I often extol the virtues of “economical” screenplays: in the most entertaining movies (those that belong to the “blockbuster” category, anyway), every detail is essential and indispensable. Predator: Badlands provides a good recent example of this storytelling discipline: the various obstacles established in the first two acts are eventually revisited during the climax—usually to be utilized as improvised weapons in the protagonist’s arsenal. The setup-payoff structure is simple, but deliciously satisfying—lean, tight, and elegantly efficient.



Jurassic World Rebirth (a title apparently unworthy of a colon) epitomizes the exact antithesis of the aforementioned qualities: its script is utterly wasteful, its conflict inert and devoid of tension, its plot bloated, unwieldy, and directionless. These blemishes immediately emerge in opening scene, in which a scientist watches in horror as her coworker, caught on the wrong side of an emergency lockdown following a containment breach, is gruesomely devoured by a hideously mutated dinosaur, his desperate pleas for rescue falling on deaf ears. You might reasonably assume that this woman’s trauma and survivor’s guilt will play an integral role in her subsequent character arc. You would be incorrect. In fact, she never appears again; the sequence exists only to introduce the secret laboratory setting and the ferocious monster that inhabits it, neither of which is terribly important until the film’s grand finale—almost two hours later.


Such squandered potential occurs with enough frequency to be considered an unintentional running joke. At one relatively early crisis point, a member of our heroic band of morally ambiguous mercenaries unexpectedly sides with the sleazy corporate executive du jour, arguing that they should prioritize the mission at hand rather than investigating a nearby distress signal. Does this foreshadow friction amongst the team—perhaps even a shocking betrayal down the road? Nope: the devil’s advocate is unceremoniously eaten by a Spinosaurus shortly thereafter and promptly forgotten entirely. The presence of the obligatory tagalong family is likewise an egregious missed opportunity: a mild-mannered yet resourceful father and his surprisingly capable children accompanying trained and experienced combatants on their expedition to a remote island populated by prehistoric predators could have created an interesting tribalist dynamic; unfortunately, these distinct groups have barely interacted before they’re quickly separated without overlapping or intermingling (e.g., one of the kids inadvertently remaining in the mercs’ party, or vice versa—y’know, basic ingredients for dramatic stakes and narrative urgency). They don’t reunite until very close to the ending; why bother with the juxtaposition in the first place if it's not going to serve any meaningful purpose?

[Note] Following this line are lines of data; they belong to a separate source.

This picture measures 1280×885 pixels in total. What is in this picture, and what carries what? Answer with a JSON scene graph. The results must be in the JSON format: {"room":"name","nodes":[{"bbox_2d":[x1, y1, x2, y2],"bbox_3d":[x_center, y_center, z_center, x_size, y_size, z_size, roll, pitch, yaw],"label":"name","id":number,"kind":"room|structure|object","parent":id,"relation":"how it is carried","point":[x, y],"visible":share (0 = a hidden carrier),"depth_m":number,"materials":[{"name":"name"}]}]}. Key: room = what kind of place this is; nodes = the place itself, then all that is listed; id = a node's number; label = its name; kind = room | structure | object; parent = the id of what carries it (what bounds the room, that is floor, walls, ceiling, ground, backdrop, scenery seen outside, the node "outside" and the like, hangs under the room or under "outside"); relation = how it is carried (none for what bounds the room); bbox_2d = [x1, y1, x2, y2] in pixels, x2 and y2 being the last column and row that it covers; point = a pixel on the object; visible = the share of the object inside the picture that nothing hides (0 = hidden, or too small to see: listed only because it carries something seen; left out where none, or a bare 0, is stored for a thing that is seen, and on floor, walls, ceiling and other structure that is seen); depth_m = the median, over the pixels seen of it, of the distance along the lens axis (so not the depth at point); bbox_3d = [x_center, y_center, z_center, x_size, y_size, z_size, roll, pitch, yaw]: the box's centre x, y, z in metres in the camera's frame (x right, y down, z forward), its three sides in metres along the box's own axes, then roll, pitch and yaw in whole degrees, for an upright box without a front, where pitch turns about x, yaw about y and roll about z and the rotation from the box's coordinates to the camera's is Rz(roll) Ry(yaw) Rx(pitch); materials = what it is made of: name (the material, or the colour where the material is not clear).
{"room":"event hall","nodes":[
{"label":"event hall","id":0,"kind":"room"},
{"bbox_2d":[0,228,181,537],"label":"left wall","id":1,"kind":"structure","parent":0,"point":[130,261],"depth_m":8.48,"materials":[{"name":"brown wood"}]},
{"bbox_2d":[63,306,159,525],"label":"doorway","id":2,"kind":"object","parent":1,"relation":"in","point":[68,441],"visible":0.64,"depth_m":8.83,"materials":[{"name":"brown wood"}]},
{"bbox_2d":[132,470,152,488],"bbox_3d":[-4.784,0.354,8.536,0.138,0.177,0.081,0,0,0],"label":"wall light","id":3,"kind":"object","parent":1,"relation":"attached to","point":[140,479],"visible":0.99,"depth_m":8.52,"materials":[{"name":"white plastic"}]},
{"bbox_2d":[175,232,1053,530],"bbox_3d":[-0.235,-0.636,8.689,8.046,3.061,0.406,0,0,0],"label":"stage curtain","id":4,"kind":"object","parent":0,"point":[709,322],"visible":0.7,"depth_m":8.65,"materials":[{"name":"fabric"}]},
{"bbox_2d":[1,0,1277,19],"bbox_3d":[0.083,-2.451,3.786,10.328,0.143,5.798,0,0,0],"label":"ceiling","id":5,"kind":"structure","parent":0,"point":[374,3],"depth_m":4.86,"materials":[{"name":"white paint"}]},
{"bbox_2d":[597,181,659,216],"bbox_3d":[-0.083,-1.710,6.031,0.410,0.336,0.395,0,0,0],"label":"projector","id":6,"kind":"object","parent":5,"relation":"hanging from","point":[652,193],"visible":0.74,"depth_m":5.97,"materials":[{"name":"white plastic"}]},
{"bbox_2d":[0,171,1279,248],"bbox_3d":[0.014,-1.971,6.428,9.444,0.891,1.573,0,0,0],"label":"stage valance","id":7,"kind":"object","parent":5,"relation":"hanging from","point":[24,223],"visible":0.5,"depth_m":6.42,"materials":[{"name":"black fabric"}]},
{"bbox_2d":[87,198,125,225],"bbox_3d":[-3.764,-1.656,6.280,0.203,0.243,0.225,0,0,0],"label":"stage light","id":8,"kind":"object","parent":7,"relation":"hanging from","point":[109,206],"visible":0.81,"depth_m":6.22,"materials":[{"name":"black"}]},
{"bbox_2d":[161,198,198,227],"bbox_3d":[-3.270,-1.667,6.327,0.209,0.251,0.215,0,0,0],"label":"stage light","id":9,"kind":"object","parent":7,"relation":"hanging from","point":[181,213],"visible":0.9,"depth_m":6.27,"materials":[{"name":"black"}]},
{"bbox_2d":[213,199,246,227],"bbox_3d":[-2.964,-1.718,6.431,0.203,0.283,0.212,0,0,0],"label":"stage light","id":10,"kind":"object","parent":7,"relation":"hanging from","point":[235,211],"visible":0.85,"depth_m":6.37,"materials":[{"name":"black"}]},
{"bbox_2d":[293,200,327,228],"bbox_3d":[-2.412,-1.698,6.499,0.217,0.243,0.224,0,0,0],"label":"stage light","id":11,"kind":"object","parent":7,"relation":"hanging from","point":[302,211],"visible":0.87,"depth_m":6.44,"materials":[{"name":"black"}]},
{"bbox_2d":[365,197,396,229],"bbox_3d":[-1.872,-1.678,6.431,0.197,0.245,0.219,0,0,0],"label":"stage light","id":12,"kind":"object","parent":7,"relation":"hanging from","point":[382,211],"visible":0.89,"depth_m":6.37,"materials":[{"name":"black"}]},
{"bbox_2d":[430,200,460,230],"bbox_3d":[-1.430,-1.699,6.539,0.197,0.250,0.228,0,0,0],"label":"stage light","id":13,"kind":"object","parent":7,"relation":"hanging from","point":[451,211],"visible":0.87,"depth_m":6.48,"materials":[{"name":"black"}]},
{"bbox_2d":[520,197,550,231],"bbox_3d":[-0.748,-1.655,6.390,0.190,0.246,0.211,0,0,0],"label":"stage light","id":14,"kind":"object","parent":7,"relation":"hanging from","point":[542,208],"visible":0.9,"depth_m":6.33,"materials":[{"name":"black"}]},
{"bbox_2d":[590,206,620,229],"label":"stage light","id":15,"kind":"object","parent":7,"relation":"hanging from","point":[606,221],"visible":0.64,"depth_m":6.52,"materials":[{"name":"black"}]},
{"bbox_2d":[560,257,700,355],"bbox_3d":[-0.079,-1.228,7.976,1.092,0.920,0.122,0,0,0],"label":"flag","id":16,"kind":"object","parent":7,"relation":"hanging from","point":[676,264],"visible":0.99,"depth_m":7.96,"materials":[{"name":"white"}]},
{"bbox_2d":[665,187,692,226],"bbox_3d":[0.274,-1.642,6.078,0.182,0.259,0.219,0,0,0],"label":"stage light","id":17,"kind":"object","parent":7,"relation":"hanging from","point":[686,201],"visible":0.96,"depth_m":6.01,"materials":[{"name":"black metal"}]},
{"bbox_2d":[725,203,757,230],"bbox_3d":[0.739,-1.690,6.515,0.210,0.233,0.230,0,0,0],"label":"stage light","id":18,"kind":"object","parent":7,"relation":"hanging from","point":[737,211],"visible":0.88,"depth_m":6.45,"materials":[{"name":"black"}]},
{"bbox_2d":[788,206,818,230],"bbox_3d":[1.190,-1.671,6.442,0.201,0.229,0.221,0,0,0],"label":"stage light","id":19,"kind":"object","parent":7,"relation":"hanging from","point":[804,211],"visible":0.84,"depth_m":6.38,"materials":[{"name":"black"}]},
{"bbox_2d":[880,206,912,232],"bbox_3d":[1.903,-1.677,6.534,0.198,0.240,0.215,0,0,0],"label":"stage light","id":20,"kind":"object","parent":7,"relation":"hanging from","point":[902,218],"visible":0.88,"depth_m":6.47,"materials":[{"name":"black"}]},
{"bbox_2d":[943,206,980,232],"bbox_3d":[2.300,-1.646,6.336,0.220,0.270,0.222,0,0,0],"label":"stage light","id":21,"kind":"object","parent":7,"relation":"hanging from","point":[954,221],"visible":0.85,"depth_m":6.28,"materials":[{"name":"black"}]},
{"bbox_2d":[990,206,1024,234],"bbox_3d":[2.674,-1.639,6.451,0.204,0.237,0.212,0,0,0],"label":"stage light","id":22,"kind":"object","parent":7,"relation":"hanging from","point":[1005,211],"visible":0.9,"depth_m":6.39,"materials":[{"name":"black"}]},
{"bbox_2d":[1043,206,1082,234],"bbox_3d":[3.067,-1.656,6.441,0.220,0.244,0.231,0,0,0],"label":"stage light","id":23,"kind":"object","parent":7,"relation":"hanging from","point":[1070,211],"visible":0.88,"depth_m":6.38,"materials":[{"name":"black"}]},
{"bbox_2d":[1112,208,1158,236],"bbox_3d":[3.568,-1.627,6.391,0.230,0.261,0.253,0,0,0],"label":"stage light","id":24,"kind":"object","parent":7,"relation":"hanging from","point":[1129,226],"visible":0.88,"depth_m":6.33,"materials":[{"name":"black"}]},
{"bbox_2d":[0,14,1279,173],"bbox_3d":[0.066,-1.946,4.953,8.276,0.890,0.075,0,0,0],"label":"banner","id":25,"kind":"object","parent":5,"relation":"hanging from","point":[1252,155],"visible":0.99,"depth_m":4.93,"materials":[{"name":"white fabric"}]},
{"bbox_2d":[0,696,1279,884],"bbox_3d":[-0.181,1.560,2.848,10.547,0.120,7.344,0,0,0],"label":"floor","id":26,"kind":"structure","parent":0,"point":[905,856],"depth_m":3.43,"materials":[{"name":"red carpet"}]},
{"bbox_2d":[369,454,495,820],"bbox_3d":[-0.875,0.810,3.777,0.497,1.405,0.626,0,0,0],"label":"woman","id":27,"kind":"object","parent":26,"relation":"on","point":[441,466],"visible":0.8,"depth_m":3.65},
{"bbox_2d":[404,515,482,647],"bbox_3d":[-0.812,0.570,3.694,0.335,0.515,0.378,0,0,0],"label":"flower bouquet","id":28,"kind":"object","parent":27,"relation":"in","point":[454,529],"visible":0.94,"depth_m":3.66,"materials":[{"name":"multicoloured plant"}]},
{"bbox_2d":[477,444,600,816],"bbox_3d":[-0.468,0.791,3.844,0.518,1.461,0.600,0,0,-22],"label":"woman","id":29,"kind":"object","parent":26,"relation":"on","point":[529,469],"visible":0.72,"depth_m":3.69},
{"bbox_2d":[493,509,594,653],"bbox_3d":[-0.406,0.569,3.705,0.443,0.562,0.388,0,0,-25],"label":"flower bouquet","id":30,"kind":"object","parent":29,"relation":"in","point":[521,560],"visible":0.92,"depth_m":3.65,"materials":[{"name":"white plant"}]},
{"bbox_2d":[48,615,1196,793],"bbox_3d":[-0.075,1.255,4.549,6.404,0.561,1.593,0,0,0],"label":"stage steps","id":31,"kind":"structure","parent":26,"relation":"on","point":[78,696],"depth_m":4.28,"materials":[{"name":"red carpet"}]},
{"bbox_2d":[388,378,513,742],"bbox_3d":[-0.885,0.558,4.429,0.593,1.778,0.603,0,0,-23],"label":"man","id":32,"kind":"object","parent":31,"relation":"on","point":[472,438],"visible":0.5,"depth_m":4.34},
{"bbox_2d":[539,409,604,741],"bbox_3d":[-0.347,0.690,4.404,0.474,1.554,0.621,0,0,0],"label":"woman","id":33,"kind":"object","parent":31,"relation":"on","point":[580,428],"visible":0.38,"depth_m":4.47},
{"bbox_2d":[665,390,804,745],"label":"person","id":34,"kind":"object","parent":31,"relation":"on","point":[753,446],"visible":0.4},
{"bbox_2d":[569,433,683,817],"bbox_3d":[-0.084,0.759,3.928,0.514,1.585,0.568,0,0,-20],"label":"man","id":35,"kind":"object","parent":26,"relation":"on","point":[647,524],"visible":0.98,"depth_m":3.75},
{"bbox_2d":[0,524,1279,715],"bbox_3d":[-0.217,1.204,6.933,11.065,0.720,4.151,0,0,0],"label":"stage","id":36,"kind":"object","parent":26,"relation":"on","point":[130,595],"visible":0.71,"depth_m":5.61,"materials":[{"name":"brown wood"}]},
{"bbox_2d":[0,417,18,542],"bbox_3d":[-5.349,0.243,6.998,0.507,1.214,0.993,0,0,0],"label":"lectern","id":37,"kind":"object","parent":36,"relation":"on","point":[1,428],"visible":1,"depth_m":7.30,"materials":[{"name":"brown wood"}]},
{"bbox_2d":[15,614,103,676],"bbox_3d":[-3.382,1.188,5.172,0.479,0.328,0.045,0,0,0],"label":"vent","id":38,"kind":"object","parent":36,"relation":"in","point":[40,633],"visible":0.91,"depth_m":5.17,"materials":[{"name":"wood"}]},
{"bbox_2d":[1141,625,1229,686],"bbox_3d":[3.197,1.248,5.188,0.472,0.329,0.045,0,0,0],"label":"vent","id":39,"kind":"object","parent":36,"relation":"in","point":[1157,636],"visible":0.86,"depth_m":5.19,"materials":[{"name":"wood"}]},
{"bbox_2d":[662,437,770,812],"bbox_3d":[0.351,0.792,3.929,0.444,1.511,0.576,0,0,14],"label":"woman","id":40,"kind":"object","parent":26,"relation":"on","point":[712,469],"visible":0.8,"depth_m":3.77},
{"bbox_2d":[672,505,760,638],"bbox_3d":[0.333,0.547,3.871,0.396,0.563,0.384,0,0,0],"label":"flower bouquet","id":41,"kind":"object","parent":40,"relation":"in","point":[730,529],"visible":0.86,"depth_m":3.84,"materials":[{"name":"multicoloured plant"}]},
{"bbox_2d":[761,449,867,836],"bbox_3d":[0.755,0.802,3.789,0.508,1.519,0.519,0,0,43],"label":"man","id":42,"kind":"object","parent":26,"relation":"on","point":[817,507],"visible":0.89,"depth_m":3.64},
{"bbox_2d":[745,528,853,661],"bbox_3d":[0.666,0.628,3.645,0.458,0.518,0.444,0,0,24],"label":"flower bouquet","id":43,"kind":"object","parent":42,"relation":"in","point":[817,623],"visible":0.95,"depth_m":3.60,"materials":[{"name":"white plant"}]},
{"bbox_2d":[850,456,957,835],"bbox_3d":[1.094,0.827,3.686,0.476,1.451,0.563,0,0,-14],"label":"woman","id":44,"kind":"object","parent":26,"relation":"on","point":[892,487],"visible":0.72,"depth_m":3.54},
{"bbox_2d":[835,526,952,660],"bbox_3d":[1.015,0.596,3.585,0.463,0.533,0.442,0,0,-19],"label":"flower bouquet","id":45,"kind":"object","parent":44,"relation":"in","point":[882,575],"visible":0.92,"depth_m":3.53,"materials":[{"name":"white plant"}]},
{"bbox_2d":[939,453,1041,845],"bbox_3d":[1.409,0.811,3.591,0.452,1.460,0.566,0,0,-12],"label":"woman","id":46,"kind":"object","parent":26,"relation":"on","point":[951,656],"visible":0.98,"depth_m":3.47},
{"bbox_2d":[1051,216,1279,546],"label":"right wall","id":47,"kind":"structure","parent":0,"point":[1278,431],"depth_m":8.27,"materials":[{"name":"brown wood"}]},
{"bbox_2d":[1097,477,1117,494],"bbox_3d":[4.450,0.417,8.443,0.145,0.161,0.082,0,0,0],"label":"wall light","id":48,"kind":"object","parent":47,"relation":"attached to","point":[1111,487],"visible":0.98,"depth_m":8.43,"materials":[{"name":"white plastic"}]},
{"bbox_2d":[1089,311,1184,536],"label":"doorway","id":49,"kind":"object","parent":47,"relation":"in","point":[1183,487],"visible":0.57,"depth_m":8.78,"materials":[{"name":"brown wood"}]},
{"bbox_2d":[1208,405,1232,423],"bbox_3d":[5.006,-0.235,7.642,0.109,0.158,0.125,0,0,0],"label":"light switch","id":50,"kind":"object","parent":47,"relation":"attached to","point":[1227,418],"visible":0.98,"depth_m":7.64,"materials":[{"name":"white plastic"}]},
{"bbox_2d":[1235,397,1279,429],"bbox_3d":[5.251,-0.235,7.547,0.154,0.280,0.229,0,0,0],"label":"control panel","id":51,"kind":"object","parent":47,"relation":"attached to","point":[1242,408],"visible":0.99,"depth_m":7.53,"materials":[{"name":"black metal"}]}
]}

Ultimately, Jurassic World Rebirth demonstrates what happens when a solid premise is stretched too thin; an excessive number of sequels with increasingly diminishing returns have thoroughly eroded the charm and appeal of the series that Crichton, Spielberg, and Koepp built. Although director Gareth Edwards brings plenty of fresh ideas to the table, he neglects the necessary thematic substance and stylistic panache that would otherwise elevate them; they’re just a cluttered, chaotic hodgepodge of disparate concepts that never quite coalesce into a cohesive whole. Clearly, the once beloved cinematic franchise has fully fossilized, leaving precious little material to salvage—this latest entry has certainly convinced me that the studio should finally quit plundering its grave.